Meat the Future: CBC Hot Docs doc asks, 'How now, grown cow-sample?'
With the postponement of this year’s Hot Docs International Film Festival because of the coronavirus crisis, the Canadian Broadcast Corporation is airing a selection of films that would have been screened at this year’s festival.
By Jim Slotek
Rating: B-plus
In 2016, a company called Memphis Meats debuted a meatball cultivated from cattle cells. At then-$18,000 a pound for the beef, you were looking at about a thousand-dollar meatball.
At that point in Liz Marshall’s documentary Meat the Future, you might be inclined to joke about them already matching the price at Whole Foods.
But part of the narrative in Meat the Future is watching the price-point drop to a fraction over a few years. Memphis Meats is the industrial player in the transfer of research from the lab to the supermarket in bulk. Target date for a full range of cell-grown meat in the store fridges is 2022.
Whether that target is achievable is subject to debate, but the likes of Bill Gates, Richard Branson and Tyson Foods have put their money where your mouth is, and have been investing in the industry.
The prospect of meat that doesn’t involve killing an animal (the protein process starts with a biopsy from a live pig, cow or chicken) is intriguing in itself. No more raising and grazing on arable land the size of whole European countries. No more flatulent greenhouse gases released. Even eating vegan will have a larger carbon footprint, it’s claimed.
But it’s also remarkable that Meat the Future is a work by Liz Marshall, a Canadian who may be the world’s best-known filmmaker in animal activism (her previous film, Ghosts In Our Machine was practically a scream for action against factory farming and other brutality). A vegan herself, Marshall as much as admits that the human race – the vast majority of whom are meat eaters – will not switch to a vegetarian diet any time soon, if ever. Hard-core activists might call this surrender.
But she presents cell-grown meat as the answer to this hard-to-accept truth. There’s really nothing in this form of meat eating for activists to object to, no carbon footprint to call out on environmental grounds. There might still be fat and cholesterol issues, but there are unhealthy non-meat diets too.
Coincidentally, Meat the Future introduces us to Memphis Meats’ founders, both of whom were affected by the reality of animal-harvesting. Indian-born Dr. Uma Valeti recalls the horror of encountering the slaughter of chickens for a village feast, and remembers dreaming of meat growing on trees. Stem cell biologist Nicholas Genovese grew up on a family farm, and became increasingly uncomfortable with nurturing animals being raised to be killed.
The behind-the-scenes in the movie depicts an industry in the “Yes, it’s food” state of its evolution, pushed forward by young professionals on a mission.
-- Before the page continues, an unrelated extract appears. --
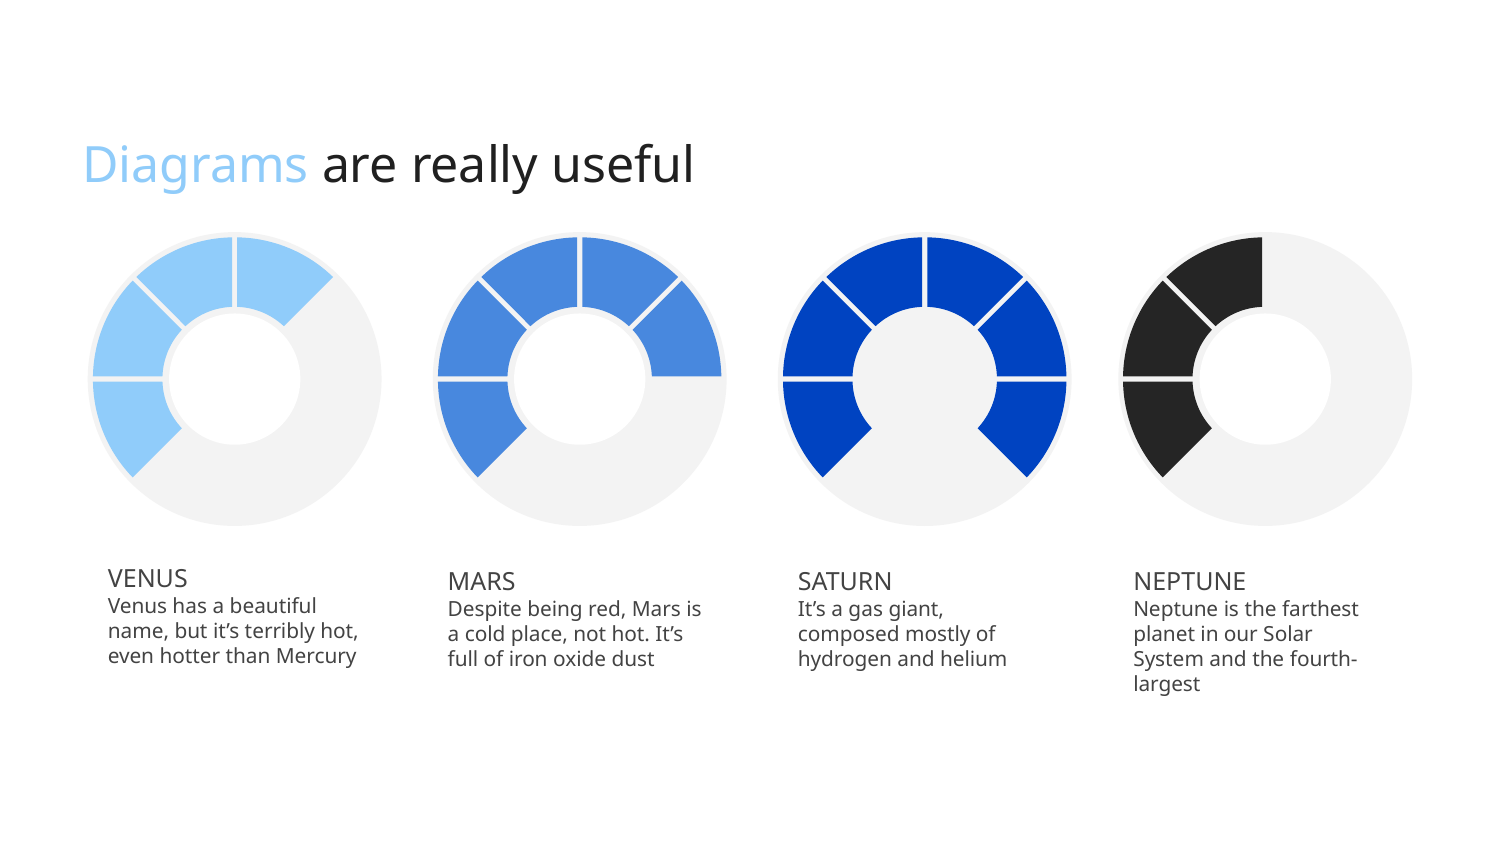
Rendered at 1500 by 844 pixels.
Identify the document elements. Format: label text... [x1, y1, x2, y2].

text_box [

Chefs are brought in to make interesting dishes that are tasted throughout with appropriate gusto.
And DNA continues to amaze. We discover in the process that the cells taken from a chicken breast “instinctively” grow as chicken breast meat, with the appropriate striations and texture.
On the other end of the food-animal universe, Meat the Future takes us to a conference in Washington, D.C. of ranchers, farmers and their lobbyists. Interestingly, this sector is shying away from demanding that cell-grown meat be banned. For the most part, they just want it labeled. This suggests many old-school meat producers may see the writing on the wall.
Or they may be waiting to launch a campaign condemning is as “Franken-food” the second it hits the stores.
Either way, these will be interesting times for carnivores.
Meat the Future. Directed by Liz Marshall. Starring Dr. Uma Valeti and Nicholas Genovese. May 7, 8 pm on CBC, and on CBC Gem; 9 p.m. on the Documentary Channel.